Prosegue il percorso verso la candidatura MaB (Man and the Biosphere) Unesco delle “Saline di Sicilia”. L’ultimo aggiornamento riguarda gli incontri dedicati alla nuova perimetrazione, così come richiesto dal Mase (Ministero dell’Ambiente e della Sicurezza Energetica). La candidatura punta a ottenere il riconoscimento per rafforzare lo sviluppo sostenibile e la tutela dell’ambiente, attraverso un programma fondato su biodiversità e ricerca scientifica. Entro il mese di giugno, il Comitato promotore dovrà presentare il dossier contenente la nuova proposta di delimitazione del territorio, secondo le indicazioni del Mase, che dovrà comprendere anche il centro storico e il porto di Trapani.
Il coinvolgimento della comunità locale
A una prima perimetrazione tecnica dovrà affiancarsene un’altra più ampia, in linea con il regolamento Unesco, capace di coinvolgere la comunità locale nelle scelte. Per questo motivo sono stati organizzati una serie di incontri pubblici per illustrare l’intero dossier. Saranno quindi coinvolte anche le realtà comprese nei nuovi confini del perimetro, come le attività portuali e gli operatori marittimi. I momenti di confronto prenderanno il via venerdì 17 aprile, alle ore 11, presso la Camera di commercio di Trapani. Durante l’incontro verrà ribadito come la candidatura rappresenti un’occasione di sviluppo turistico, economico e sociale per il territorio. I presenti potranno intervenire per eventuali chiarimenti o per esprimere particolari esigenze.

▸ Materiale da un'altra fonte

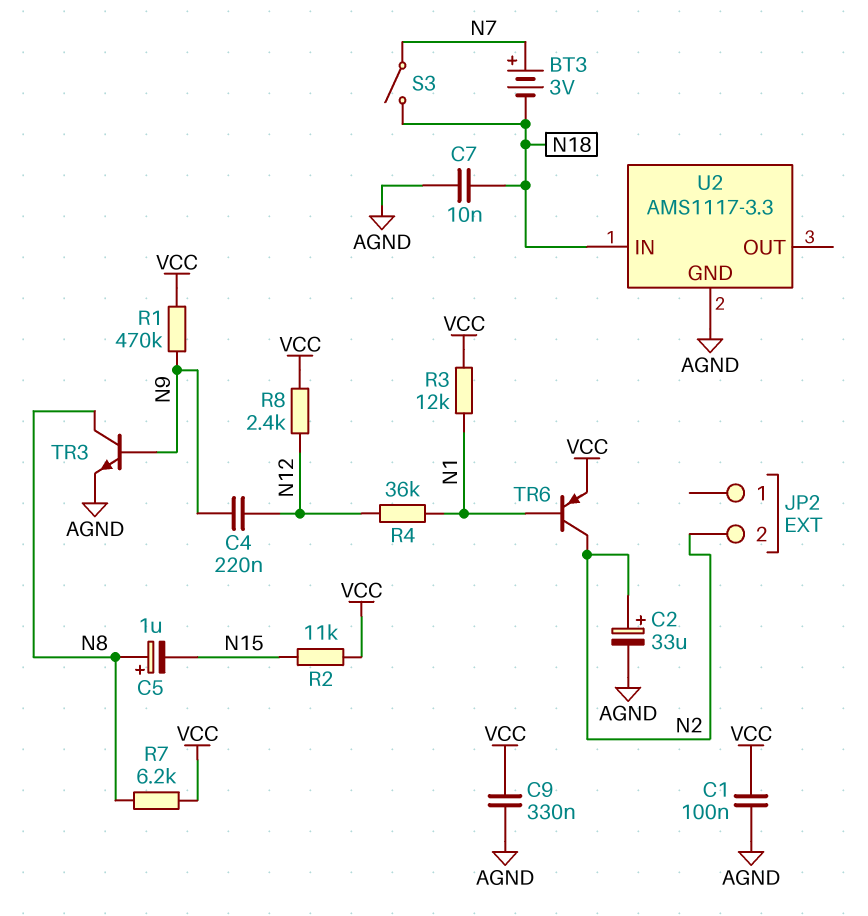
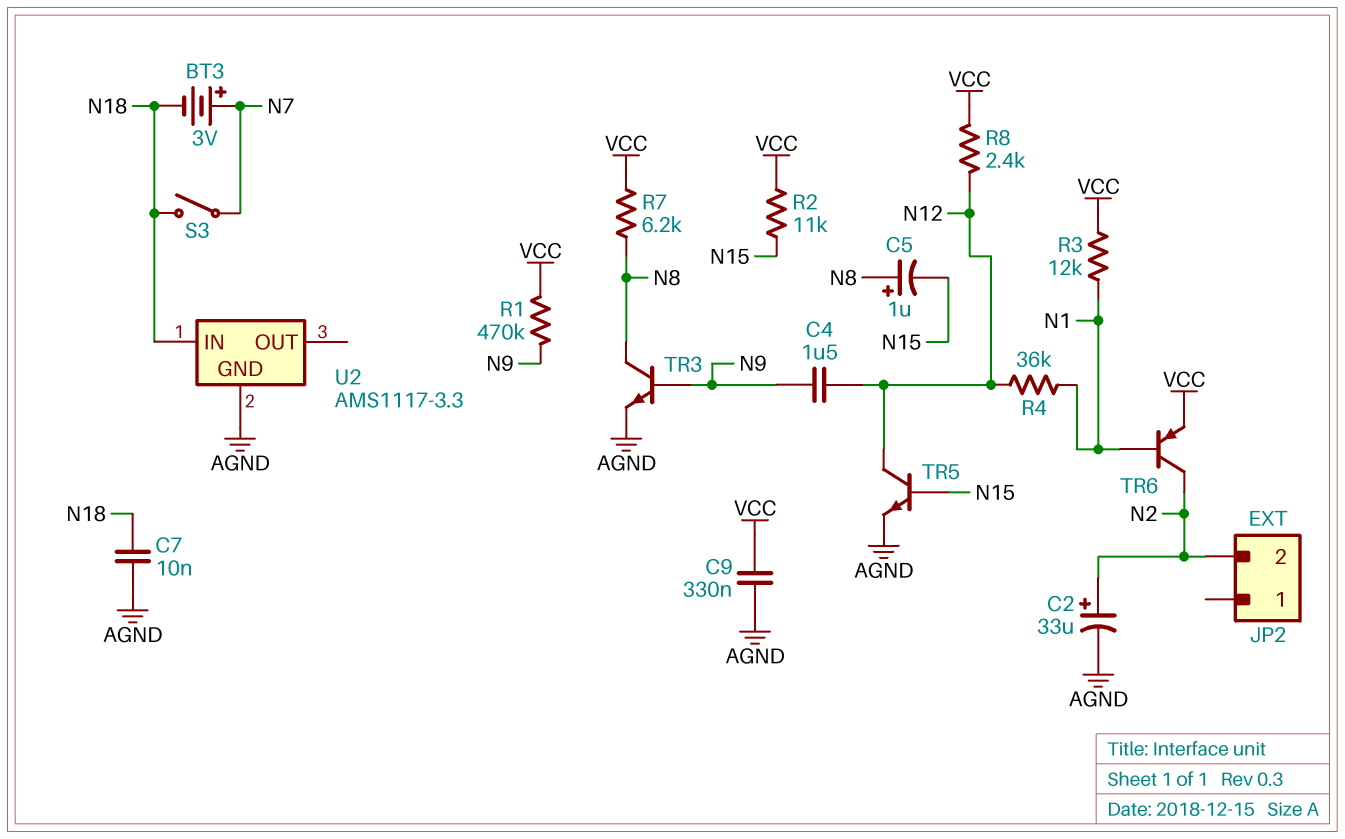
C1: 100nF (AGND, VCC) -> none
C4: 220nF (N9, N12) -> 1.5uF (N9, N12)
TR5: none -> NPN (B N15, C N12, E AGND)

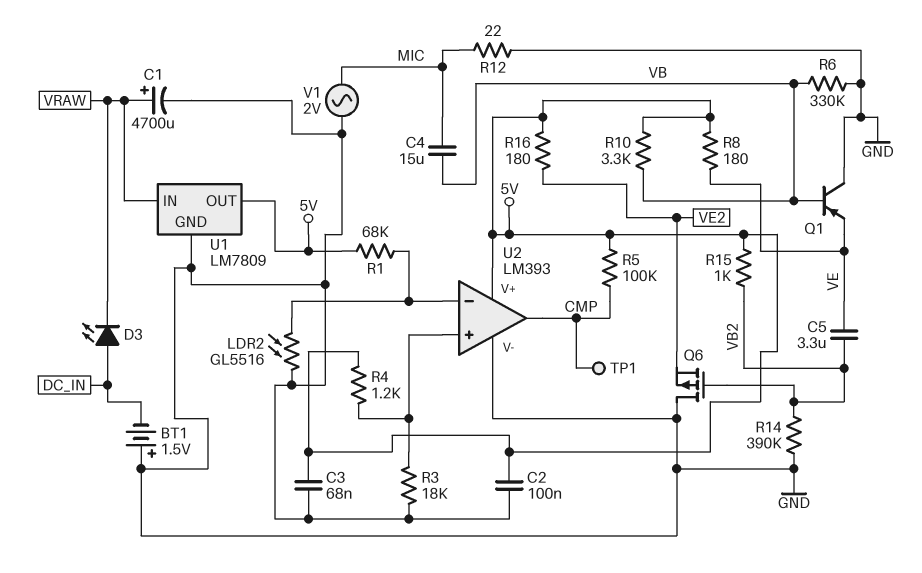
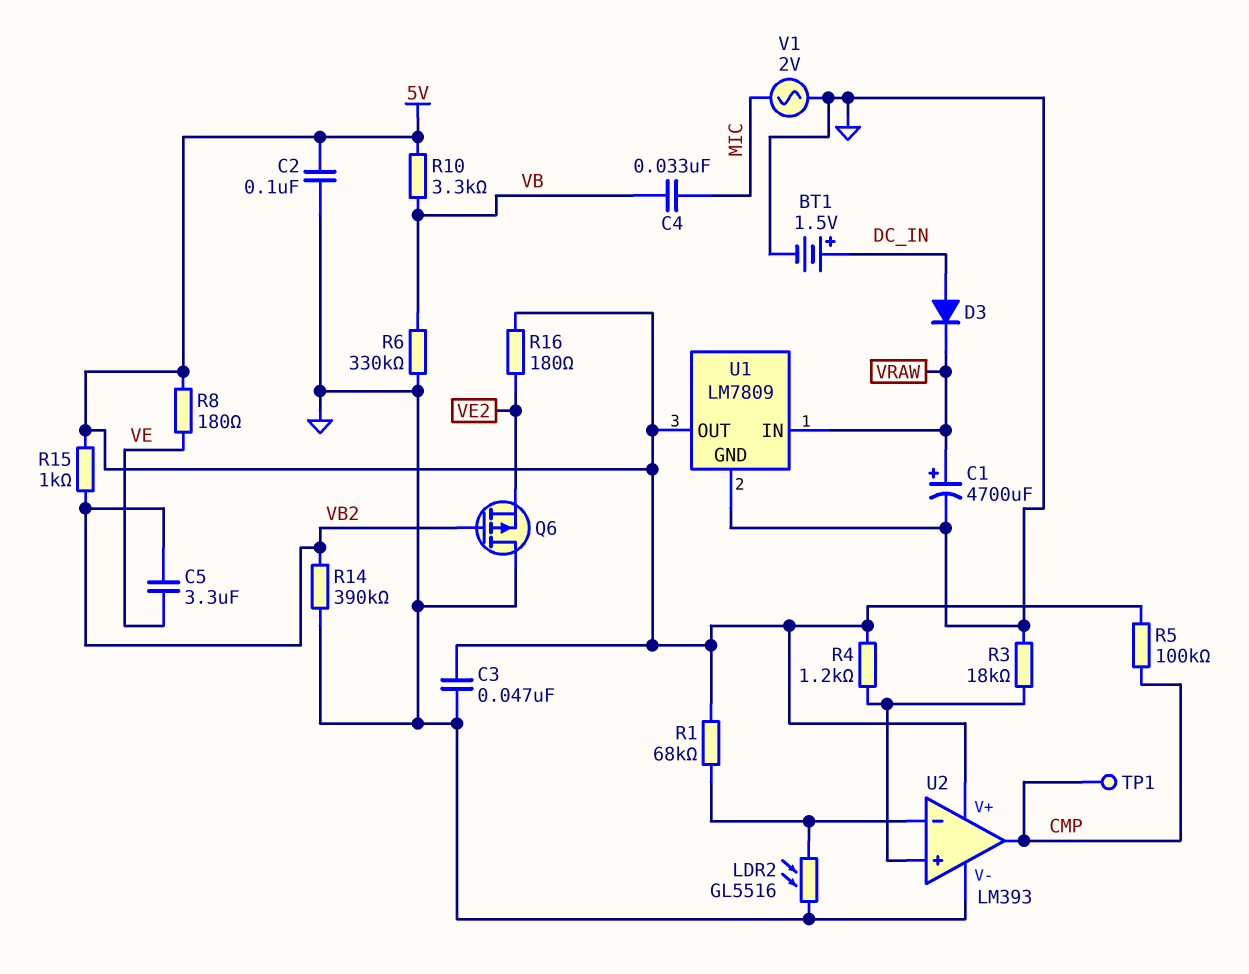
BT1: 1.5V (plus GND, minus DC_IN) -> 1.5V (plus DC_IN, minus GND)
C3: 68nF (5V, GND) -> 47nF (5V, GND)
C4: 15uF (MIC, VB) -> 33nF (MIC, VB)
D3: LED (A DC_IN, K VRAW) -> diode (A DC_IN, K VRAW)
Q1: PNP (B VB, C GND, E VE) -> none
R12: 22 (GND, MIC) -> none

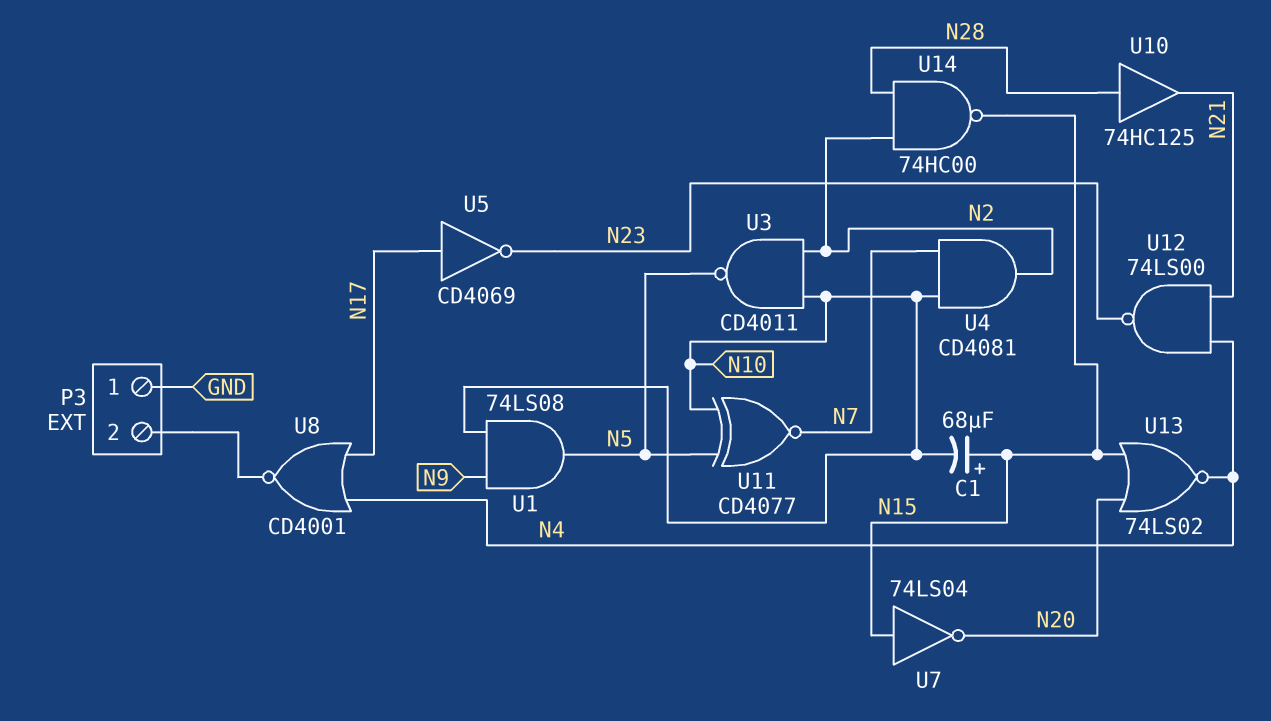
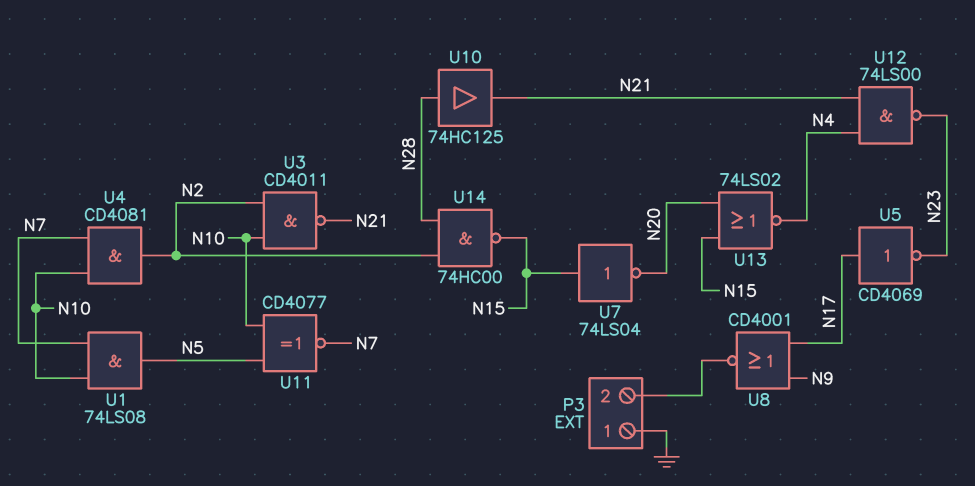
C1: 68uF (plus N15, minus N10) -> none
U1: AND 74LS08 (in N9, in N10, out N5) -> AND 74LS08 (in N7, in N10, out N5)
U3: NAND CD4011 (in N2, in N10, out N5) -> NAND CD4011 (in N2, in N10, out N21)
U8: NOR CD4001 (in N4, in N17, out P3/2) -> NOR CD4001 (in N9, in N17, out P3/2)

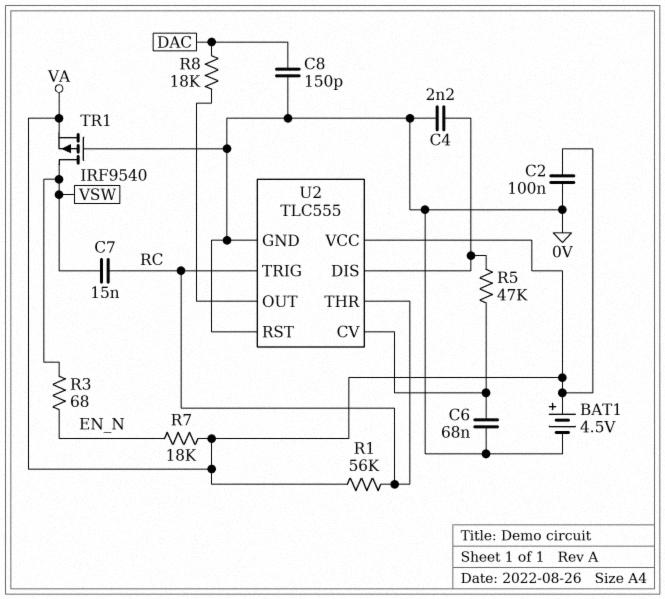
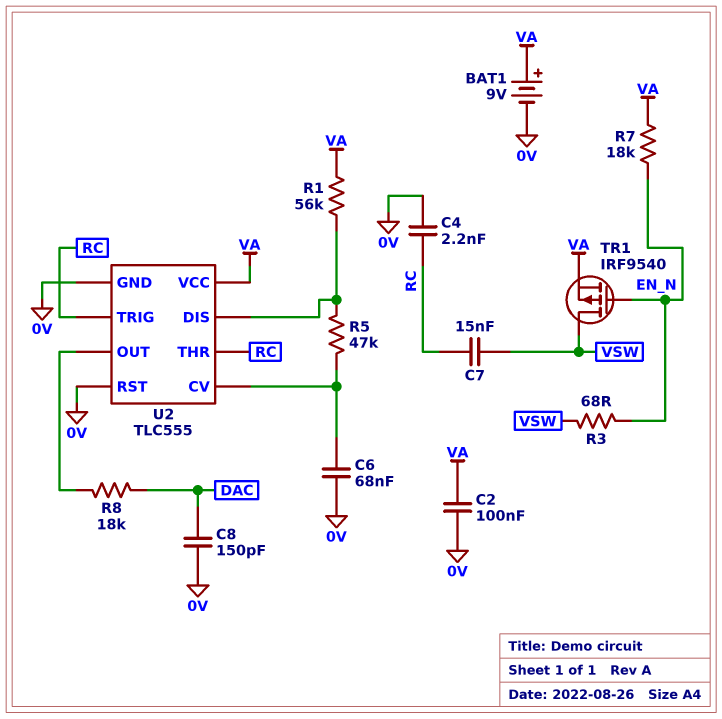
BAT1: 4.5V (plus VA, minus 0V) -> 9V (plus VA, minus 0V)
C4: 2.2nF (0V, U2/DIS) -> 2.2nF (0V, RC)
R1: 56k (RC, VA) -> 56k (U2/DIS, VA)
TR1: PMOS IRF9540 (G 0V, D VSW, S VA) -> PMOS IRF9540 (G EN_N, D VSW, S VA)

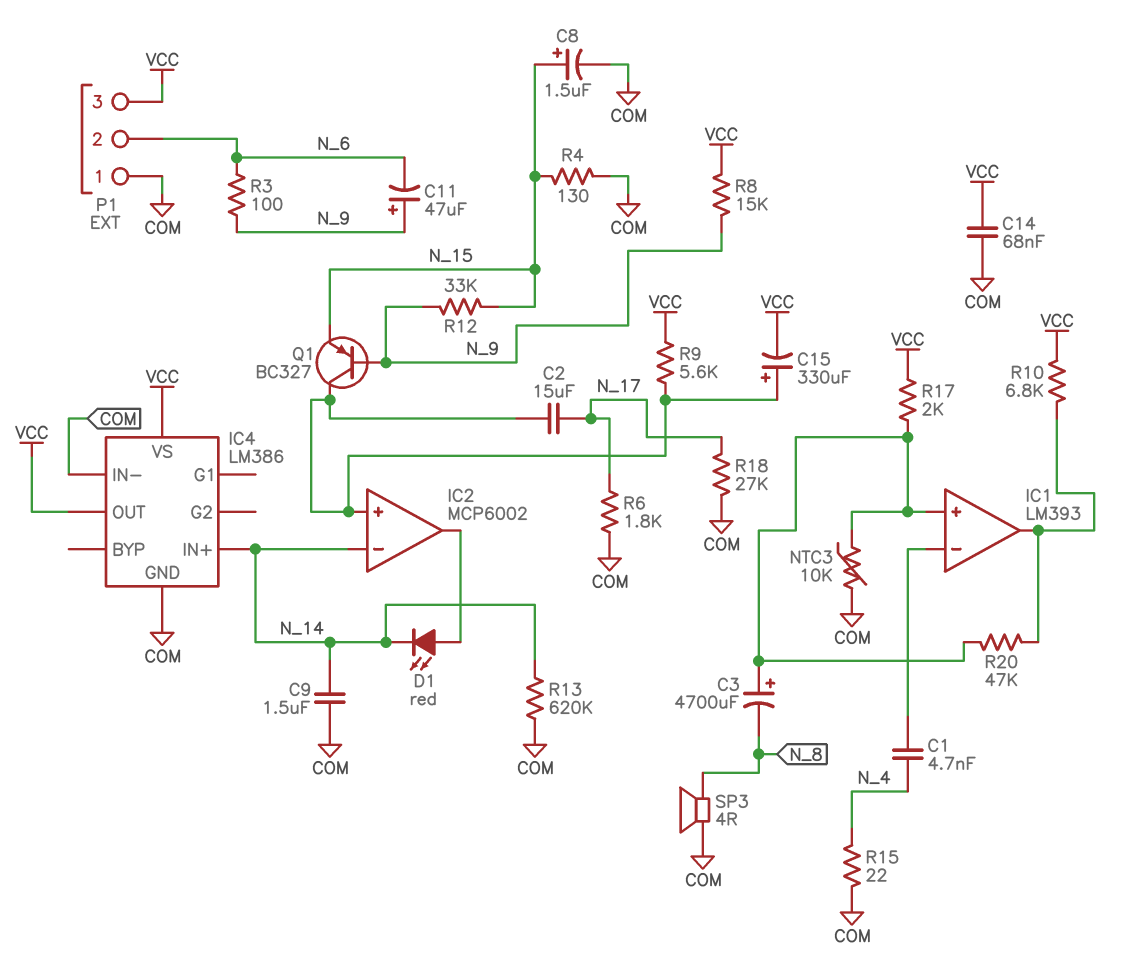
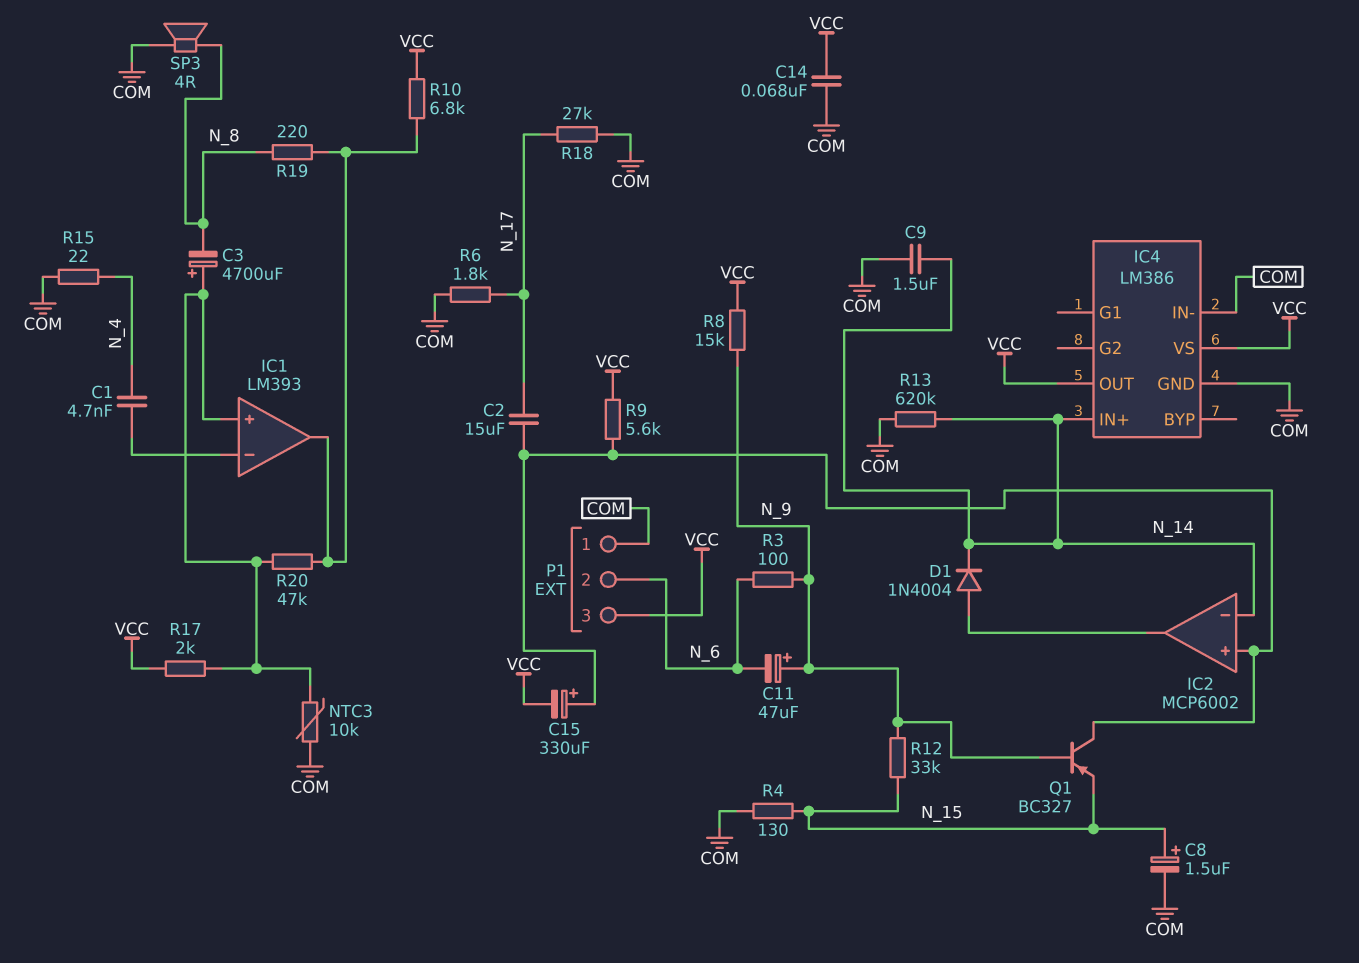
D1: LED red (A IC2/out, K N_14) -> diode 1N4004 (A IC2/out, K N_14)
R19: none -> 220 (IC1/out, N_8)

Un patrimonio ambientale e identitario
Le saline racchiudono molteplici valori, rappresentano un ecosistema costiero, un habitat per uccelli migratori e specie protette, ma anche un paesaggio identitario legato alla tradizione secolare della raccolta del sale. Elementi che confermano come quest’area possieda tutte le caratteristiche necessarie per concorrere al riconoscimento Unesco. L’appuntamento di venerdì 17 rappresenta quindi un momento significativo per ribadire la volontà comune di impegnarsi nella tutela delle saline e delle realtà presenti a Trapani fino all’area portuale, in piena compatibilità con le peculiarità di quella che potrebbe diventare la “Riserva della Biosfera MaB Unesco”, con importanti ricadute in termini di visibilità internazionale e sviluppo duraturo.